Nun kommt nach dem start des Compilier-Vorgangs in der Titelleiste die Anzeige, das das Programm jc1 läuft.

Dann kommt eine kurze Fehlermeldung und ncihts passiert mehr.

Muss man das erst einrichten?
WICHTIG: ICH HABE KEIN GCC-Also helfen mir diese Anleitungen nicht weiter.

Bitte um HILFE!

Sebastian


----------



## Meillo (3. Jul 2005)

Ich hab zwar keine Erfahrungen mit dem MinGW-Built, da ich den GCJ auf GNU/Linux nutze, aber GCJ ist nicht so einfach und du solltest _unbedingt_ möglichst viele im I-Net verfügbaren Tutorials lesen.
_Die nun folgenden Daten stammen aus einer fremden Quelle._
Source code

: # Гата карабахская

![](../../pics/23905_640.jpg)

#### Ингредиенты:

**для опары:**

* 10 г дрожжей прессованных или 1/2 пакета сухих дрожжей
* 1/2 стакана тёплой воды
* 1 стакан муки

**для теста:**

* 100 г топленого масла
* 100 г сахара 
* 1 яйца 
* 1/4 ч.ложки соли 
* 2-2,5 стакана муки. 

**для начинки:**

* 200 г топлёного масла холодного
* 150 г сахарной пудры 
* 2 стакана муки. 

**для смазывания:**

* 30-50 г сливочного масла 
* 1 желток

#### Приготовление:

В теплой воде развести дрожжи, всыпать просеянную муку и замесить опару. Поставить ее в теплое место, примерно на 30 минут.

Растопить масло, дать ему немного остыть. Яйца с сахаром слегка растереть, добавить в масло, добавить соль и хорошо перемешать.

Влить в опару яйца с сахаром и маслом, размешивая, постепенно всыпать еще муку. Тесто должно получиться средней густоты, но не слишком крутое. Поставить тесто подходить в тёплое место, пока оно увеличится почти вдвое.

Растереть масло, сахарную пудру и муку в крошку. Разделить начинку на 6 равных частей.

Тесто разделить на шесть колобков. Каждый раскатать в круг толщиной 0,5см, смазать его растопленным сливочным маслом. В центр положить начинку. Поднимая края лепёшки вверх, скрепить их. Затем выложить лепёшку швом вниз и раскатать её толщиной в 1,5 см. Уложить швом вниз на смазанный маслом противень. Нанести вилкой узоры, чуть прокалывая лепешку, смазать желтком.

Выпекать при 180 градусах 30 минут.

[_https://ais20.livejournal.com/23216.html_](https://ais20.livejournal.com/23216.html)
Was ist das denn für ein Prog, das du compilieren willst?
Sind es mehre Klassen? Hat es eine GUI? Basiert die komplett auf SWT, oder hast du AWT/Swing eingebaut? (Dann ist es kein Wunder, dass es nicht geht)
Hast du überhaupt schon mal ein Programm mit GCJ erfolgreich kompiliert?

hier mal ein paar interessante Links zum Thema


----------



## ssfuture (3. Jul 2005)

Nein leider nicht!

Muss man da erst Pfade setzen oder Dateien anpassen?

Ich wollte nur eine Klasse kompilieren, die nur einen Text auf der Konsole ausgiebt.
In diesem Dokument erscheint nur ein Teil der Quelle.